# 1 Intro

## 1.1 Intended Learning Outcomes

After attending this lab, you should be able to use R to:

• calculate least squares estimates of model parameters using vector-matrix formulation;
• calculate and interpret the sample correlation coefficient;
• perform hypothesis tests on the population correlation and interpret the decision.

## 1.2 Introduction

In the lectures we learned how to assess the strength of a linear relationship between random variables using the correlation coefficient.

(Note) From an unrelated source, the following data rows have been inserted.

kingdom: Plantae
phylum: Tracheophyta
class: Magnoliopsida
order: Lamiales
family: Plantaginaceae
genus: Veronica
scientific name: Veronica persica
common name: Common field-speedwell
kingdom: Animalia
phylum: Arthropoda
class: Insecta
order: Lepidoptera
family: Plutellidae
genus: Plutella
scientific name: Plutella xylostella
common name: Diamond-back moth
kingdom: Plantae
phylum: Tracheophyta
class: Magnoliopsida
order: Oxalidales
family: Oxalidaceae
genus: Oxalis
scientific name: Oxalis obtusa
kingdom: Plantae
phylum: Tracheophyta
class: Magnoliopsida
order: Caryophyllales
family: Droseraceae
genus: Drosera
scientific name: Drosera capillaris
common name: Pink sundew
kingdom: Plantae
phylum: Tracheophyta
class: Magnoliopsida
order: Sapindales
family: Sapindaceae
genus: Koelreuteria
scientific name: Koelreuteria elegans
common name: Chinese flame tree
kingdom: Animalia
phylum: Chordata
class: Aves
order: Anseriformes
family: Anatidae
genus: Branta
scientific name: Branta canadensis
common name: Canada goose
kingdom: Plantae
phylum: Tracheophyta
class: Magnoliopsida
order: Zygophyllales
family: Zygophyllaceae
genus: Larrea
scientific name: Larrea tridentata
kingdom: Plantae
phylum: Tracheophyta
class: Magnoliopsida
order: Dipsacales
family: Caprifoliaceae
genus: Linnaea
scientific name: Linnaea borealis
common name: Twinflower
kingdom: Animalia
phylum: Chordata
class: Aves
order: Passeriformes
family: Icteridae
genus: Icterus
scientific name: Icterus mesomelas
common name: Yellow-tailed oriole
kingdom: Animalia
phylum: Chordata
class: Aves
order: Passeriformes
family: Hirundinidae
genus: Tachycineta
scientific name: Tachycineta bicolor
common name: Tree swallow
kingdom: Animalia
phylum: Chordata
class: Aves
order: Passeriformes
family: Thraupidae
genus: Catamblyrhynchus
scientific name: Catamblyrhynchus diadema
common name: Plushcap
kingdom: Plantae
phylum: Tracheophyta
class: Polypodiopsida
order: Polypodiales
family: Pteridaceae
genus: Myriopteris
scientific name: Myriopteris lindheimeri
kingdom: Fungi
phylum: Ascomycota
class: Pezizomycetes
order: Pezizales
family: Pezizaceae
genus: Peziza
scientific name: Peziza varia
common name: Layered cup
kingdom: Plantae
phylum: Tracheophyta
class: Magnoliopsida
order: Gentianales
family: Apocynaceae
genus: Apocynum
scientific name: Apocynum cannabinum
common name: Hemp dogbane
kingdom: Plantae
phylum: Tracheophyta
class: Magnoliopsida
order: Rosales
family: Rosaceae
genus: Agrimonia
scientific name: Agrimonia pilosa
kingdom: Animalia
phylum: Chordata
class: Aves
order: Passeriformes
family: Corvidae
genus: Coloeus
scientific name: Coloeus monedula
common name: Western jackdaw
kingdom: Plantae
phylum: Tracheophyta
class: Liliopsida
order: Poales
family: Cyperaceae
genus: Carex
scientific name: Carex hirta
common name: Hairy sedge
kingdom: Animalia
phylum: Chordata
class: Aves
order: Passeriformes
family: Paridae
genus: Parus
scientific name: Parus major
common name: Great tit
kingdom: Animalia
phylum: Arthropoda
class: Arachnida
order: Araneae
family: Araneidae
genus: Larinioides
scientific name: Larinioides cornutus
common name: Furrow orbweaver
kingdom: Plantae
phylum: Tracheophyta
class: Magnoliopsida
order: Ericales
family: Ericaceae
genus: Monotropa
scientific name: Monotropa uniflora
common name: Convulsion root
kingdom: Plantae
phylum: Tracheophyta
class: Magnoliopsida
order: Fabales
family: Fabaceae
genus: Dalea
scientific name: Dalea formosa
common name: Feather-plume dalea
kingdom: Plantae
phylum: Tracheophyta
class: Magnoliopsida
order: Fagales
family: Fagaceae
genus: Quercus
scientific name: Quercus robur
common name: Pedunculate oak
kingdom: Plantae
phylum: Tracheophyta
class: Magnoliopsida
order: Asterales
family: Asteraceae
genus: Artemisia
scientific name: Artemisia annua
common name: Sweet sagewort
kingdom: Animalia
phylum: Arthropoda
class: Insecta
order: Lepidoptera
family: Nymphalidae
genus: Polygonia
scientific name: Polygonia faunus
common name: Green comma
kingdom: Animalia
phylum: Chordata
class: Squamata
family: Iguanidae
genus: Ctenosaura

The population correlation is a measure of the magnitude of the strength of the relationship between two random variables X and Y, and is defined as

$\begin{equation} \rho(X,Y) = \frac{\text{Cov}(X,Y)}{\sqrt{\text{Var}(X)\text{Var}(Y)}}, \tag{1.1} \end{equation}$

and can be estimated by replacing each of $$\text{Cov}(X,Y)$$, (X) and (Y) by their unbiased estimators to give

$\begin{equation} r = \frac{S_{xy}}{\sqrt{S_{xx}S_{yy}}}=\frac{\sum^{n}_{i=1}(x_i-\overline{x})(y_i-\overline{y})}{\sqrt{\sum^{n}_{i=1}(x_i-\overline{x})^2(y_i-\overline{y})^2}}, \tag{1.2} \end{equation}$

the sample correlation coefficient (-1 $$\le r \le$$ 1).

Given a sample of data, we can assess the statistical significance of the observed correlations between variables in the wider population. To do this we perform a hypothesis test (more on this in Chapter 2.2).